PASSAGE TO READ:
Segment Open
If you want an indication of how the module was written, look no further than the included pull-out map on the print edition. Rather than include any area with machinery, it's a generic flip of a fortress wall, an interior stream, and what amounts to a run-off structure.

The module takes place in 3 areas over 4 acts - two of these are generic mines, with 1 sq = 10 ft scaling and constant squiggles. When the mines aren't completely generic, they're kind of fun. There's some nice RP with a few mutants, a couple likable NPCs, an absolutely hilarious encounter that is shoehorned in, and little else. Could have happened anywhere.

Act 3 has a primal magic event system with a few claw-out-my-eyes moments, including the need to create elementals that have 4+ templates to reach the likely CRs necessarily for the mana storm. I didn't realize that elementals pretty much stop progressing at CR 11. There are use-activated items of CL 17 and characters who could reasonably be casting at CL 19, meaning custom generation of elementals, up to and including adding templates to Gozreh's herald just to fit a poorly thought out table. It is my hope that the Bard Creature + Fighter Creature + Giant + Advanced Elder Earth Elemental I had to generate (CR 17) comes out and starts attacking with dance moves. Note that Act 3 is not part of the sanctioned content for PFS, unless running the Seeker Arc rules.
Segment Closed
DATA PROVIDED:
Segment Open
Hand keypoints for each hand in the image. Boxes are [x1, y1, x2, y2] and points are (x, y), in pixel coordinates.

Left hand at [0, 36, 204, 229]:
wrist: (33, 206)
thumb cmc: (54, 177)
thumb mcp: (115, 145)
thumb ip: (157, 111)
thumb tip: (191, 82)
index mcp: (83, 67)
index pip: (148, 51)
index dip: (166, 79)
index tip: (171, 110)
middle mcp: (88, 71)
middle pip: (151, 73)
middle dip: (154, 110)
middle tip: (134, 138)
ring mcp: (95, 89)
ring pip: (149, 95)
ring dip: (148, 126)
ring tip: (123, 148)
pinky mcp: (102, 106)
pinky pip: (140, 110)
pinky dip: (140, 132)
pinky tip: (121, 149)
Segment Closed
EXPLORE THE MATERIAL:
a. According to the review, how many areas and acts does the module take place in?
b. Return the part of the review starting at "If you want" and ending at "have happened anywhere.", copied word for word.
The data has no connection to the review.

PROBLEM SOLUTIONS:
a. Three areas over four acts.

b.
If you want an indication of how the module was written, look no further than the included pull-out map on the print edition. Rather than include any area with machinery, it's a generic flip of a fortress wall, an interior stream, and what amounts to a run-off structure.

The module takes place in 3 areas over 4 acts - two of these are generic mines, with 1 sq = 10 ft scaling and constant squiggles. When the mines aren't completely generic, they're kind of fun. There's some nice RP with a few mutants, a couple likable NPCs, an absolutely hilarious encounter that is shoehorned in, and little else. Could have happened anywhere.